';El Goleador Bolivariano';

José Antonio García, el inefable Presidente del Atlante, debe estarse frotando las manos y soñando con dinero. Lo ha logrado una vez más. Tal y como lo hizo con Sebastián González "Chamagol" y el...

José Antonio García, el inefable Presidente del Atlante, debe estarse frotando las manos y soñando con dinero. Lo ha logrado una vez más. Tal y como lo hizo con Sebastián González "Chamagol" y el colombiano Luis Gabriel Rey, ha traído al futbol mexicano a otro goleador-sorpresa, otro fichaje súper rentable, otro descubrimiento típico del club azulgrana, especialista en encontrar agua en el desierto, o lo que es casi lo mismo, descubrir un gran futbolista en Venezuela, tierra de peloteros: Giancarlo Maldonado.

"Maldogol", como le llaman en su país, nació en Caracas el 29 de junio de 1982 y su padre, Carlos, afamado futbolista y ahora entrenador, supo alejarlo del béisbol e inocularlo con el maravilloso bacilo del futbol desde el primer día. Para empezar, lo llamó Giancarlo en honor a Giancarlo Antognoni, mediocampista de la Selección Italiana Campeona del Mundo en 1982. Consciente de la tentación constante que supondrían los diamantes de béisbol, Carlos envió a su hijo a Uruguay, donde no hay guantes ni bates, para que respirara futbol las 24 horas del día, aprendiera a tomar mate, y recibiera lecciones de los viejos maestros charrúas.

**Extracto de datos**
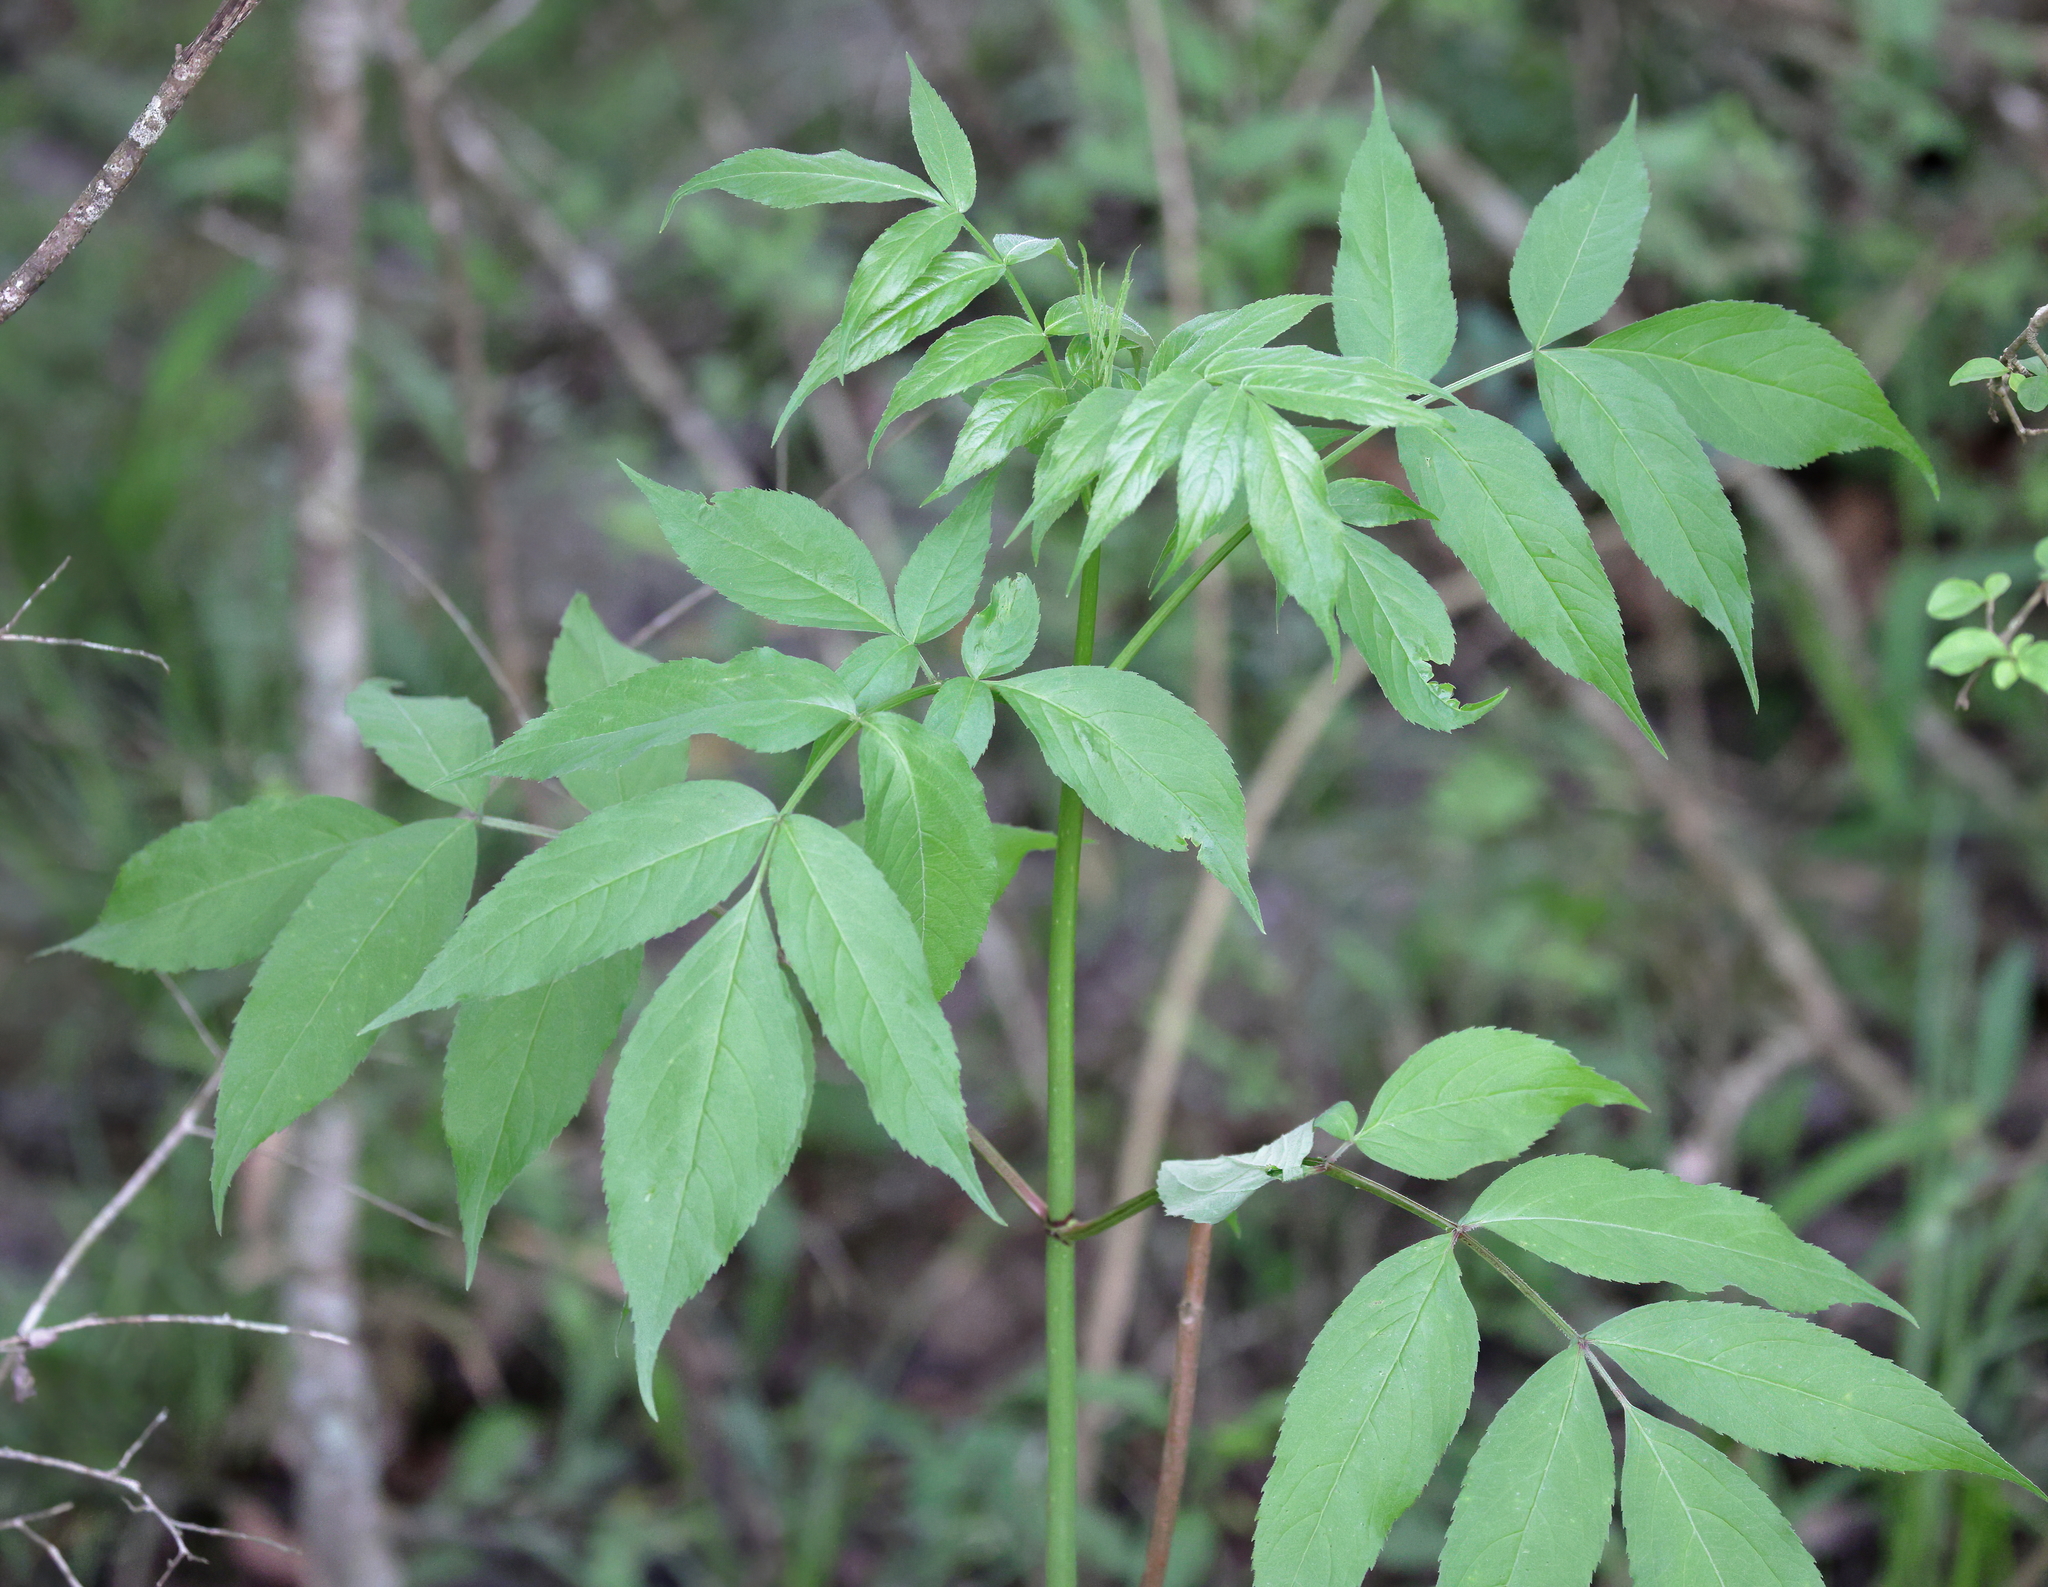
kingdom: Plantae
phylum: Tracheophyta
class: Magnoliopsida
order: Dipsacales
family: Viburnaceae
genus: Sambucus
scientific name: Sambucus canadensis
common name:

**Actividad**
Reproduce completo y sin ninguna modificación el texto sobre Giancarlo Maldonado.

**Respuesta**
';El Goleador Bolivariano';

José Antonio García, el inefable Presidente del Atlante, debe estarse frotando las manos y soñando con dinero. Lo ha logrado una vez más. Tal y como lo hizo con Sebastián González "Chamagol" y el...

José Antonio García, el inefable Presidente del Atlante, debe estarse frotando las manos y soñando con dinero. Lo ha logrado una vez más. Tal y como lo hizo con Sebastián González "Chamagol" y el colombiano Luis Gabriel Rey, ha traído al futbol mexicano a otro goleador-sorpresa, otro fichaje súper rentable, otro descubrimiento típico del club azulgrana, especialista en encontrar agua en el desierto, o lo que es casi lo mismo, descubrir un gran futbolista en Venezuela, tierra de peloteros: Giancarlo Maldonado.

"Maldogol", como le llaman en su país, nació en Caracas el 29 de junio de 1982 y su padre, Carlos, afamado futbolista y ahora entrenador, supo alejarlo del béisbol e inocularlo con el maravilloso bacilo del futbol desde el primer día. Para empezar, lo llamó Giancarlo en honor a Giancarlo Antognoni, mediocampista de la Selección Italiana Campeona del Mundo en 1982. Consciente de la tentación constante que supondrían los diamantes de béisbol, Carlos envió a su hijo a Uruguay, donde no hay guantes ni bates, para que respirara futbol las 24 horas del día, aprendiera a tomar mate, y recibiera lecciones de los viejos maestros charrúas.